#### [DATA EXTRACT]
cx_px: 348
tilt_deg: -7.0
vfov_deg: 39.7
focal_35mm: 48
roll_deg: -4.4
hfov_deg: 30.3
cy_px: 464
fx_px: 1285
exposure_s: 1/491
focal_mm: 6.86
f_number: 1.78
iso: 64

---

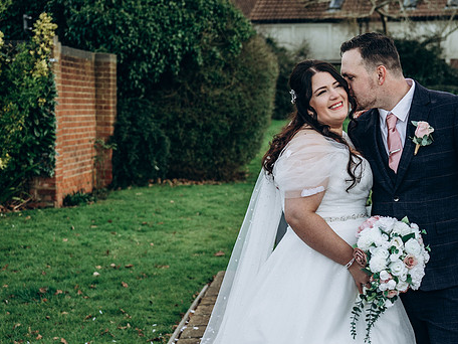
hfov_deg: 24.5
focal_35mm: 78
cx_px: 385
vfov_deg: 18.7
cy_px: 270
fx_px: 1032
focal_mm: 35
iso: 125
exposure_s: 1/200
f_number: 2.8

#### [INSTRUCTIONS FOR THE TASK]
The lines above, starting at the one with "vfov_deg: 18.7" and ending at the one with "f_number: 2.8", are the only ones to return, exactly as written.

#### [YOUR SOLUTION]
vfov_deg: 18.7
cy_px: 270
fx_px: 1032
focal_mm: 35
iso: 125
exposure_s: 1/200
f_number: 2.8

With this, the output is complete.